## EXTRACT PROVIDED
-- Opening Marker --
A candidate will now send a VoteRequest with the PreVote field set to true when its election timeout expires. If [majority - 1] of VoteResponse grant the vote, the candidate will then bump its epoch up and send a VoteRequest with PreVote set to false which behaves the same way as before.

When servers receive VoteRequests with the PreVote field set to true, they will respond with VoteGranted set to

true if all conditions that normally need to be met for VoteRequests are satisfied
false if conditions that normally need to be met for VoteRequests are not satisfied
(Not in scope) To address the disk loss and 'Servers in new configuration' scenario, one option would be to have servers respond false to vote requests from servers that have a new disk and haven't caught up on replication

When a server receives VoteResponses, it will follow it up with a VoteRequest with PreVote set to

false if the server has received [majority - 1] VoteResponses with VoteGranted set to true within [election.timeout.ms + a little randomness]
true (another Pre-Vote request) if the server receives [majority] VoteResponse with VoteGranted set to false within [election.timeout.ms + a little randomness]
true if the server receives less than [majority] VoteResponse with VoteGranted set to false within [election.timeout.ms + a little randomness] and the first bullet point does not apply
- A counter argument for doing this might be that it's safer to start sending non-Pre-Vote requests when we encounter unideal situations (e.g. unable to communicate with 1 server in a 3 node quorum) so we know we fallback to the original protocol. We can do this, but it should be safe for a server to continually send Pre-Vote requests if it does not receive a majority of VoteGranted responses - either the leader is able to communicate with the entire cluster or another server can start an election. If the cluster is truly partitioned and no server is able to communicate with a majority of the cluster, there is no point in servers sending out non-Pre-Vote requests.

If a server happens to receive multiple VoteResponses from another server for a particular VoteRequest, it can take the first and ignore the rest. We could also choose to take the last, but taking the first is simpler. A server does not need to worry about persisting its election state for a Pre-Vote response like we currently do for VoteResponses because the direct result of the Pre-Vote phase does not elect leaders.

How does this prevent unnecessary elections when it comes to network partitions?

When a partitioned node rejoins and forces the cluster to participate in an election, all nodes reject the pre-vote request from the disruptive follower since they've recently heard from the active leader. The disruptive node continuously kicks off elections but is unable to be elected. It should rejoin the quorum when it discovers the higher epoch on the next valid election by another node (todo: check this for accuracy, there should be other ways for the node to become follower earlier)

Can this prevent necessary elections?
-- Closing Marker --
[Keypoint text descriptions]
-- Opening Marker --
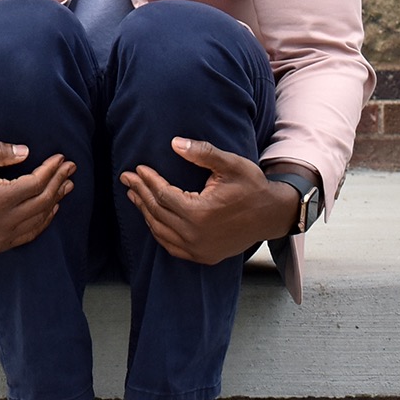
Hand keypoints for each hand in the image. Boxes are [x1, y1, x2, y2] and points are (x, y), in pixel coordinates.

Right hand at [0, 143, 75, 254]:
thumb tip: (26, 152)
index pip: (36, 184)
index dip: (51, 170)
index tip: (61, 158)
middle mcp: (2, 221)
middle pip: (43, 201)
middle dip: (59, 182)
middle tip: (70, 168)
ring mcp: (1, 236)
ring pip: (39, 219)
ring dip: (55, 201)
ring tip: (66, 185)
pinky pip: (29, 234)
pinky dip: (43, 221)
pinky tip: (51, 208)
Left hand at [119, 139, 301, 265]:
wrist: (272, 215)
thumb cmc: (252, 187)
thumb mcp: (231, 165)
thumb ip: (202, 153)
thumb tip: (174, 143)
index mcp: (200, 213)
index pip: (163, 195)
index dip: (148, 181)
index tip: (138, 168)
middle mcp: (196, 236)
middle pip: (158, 212)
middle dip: (140, 193)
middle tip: (127, 178)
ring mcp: (199, 250)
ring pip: (161, 231)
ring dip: (145, 212)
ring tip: (134, 195)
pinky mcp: (203, 256)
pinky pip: (171, 246)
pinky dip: (158, 232)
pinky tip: (151, 218)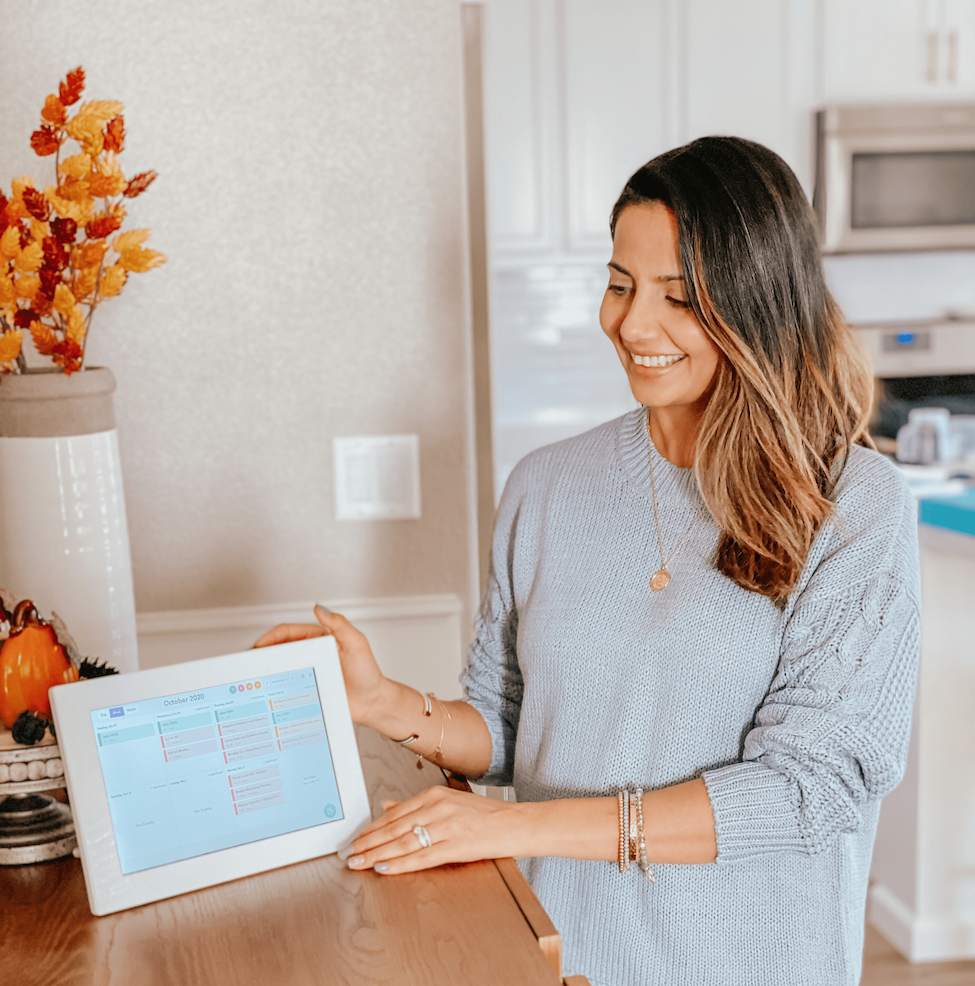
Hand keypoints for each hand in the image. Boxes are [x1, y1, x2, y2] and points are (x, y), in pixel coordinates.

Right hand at [253, 605, 385, 723]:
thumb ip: (340, 626)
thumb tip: (320, 609)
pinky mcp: (306, 688)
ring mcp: (308, 671)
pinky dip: (275, 686)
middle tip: (250, 662)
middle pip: (279, 649)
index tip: (259, 645)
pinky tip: (269, 691)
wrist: (372, 703)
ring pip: (280, 667)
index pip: (288, 632)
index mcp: (319, 638)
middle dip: (262, 652)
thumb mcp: (356, 645)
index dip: (271, 637)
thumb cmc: (367, 673)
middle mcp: (311, 653)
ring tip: (255, 676)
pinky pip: (286, 685)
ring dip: (267, 669)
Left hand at [340, 786, 524, 873]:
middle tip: (350, 853)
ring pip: (404, 842)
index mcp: (434, 795)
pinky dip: (401, 863)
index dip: (372, 828)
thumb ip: (416, 806)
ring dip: (378, 854)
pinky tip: (385, 867)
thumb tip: (387, 807)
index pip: (395, 814)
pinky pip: (422, 857)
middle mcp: (438, 807)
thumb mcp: (449, 802)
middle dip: (369, 842)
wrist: (516, 823)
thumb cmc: (485, 814)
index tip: (356, 838)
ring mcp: (447, 826)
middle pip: (395, 828)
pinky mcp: (456, 845)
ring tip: (360, 862)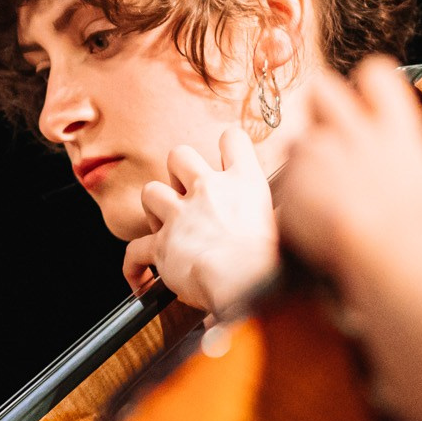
-- Closing Marker --
## TASK OBJECTIVE
In the Pre-Vote text, what can a server do if it receives multiple VoteResponses from another server for a particular VoteRequest? The material above is separate from the Pre-Vote text.

## FINAL ANSWER
It can take the first and ignore the rest.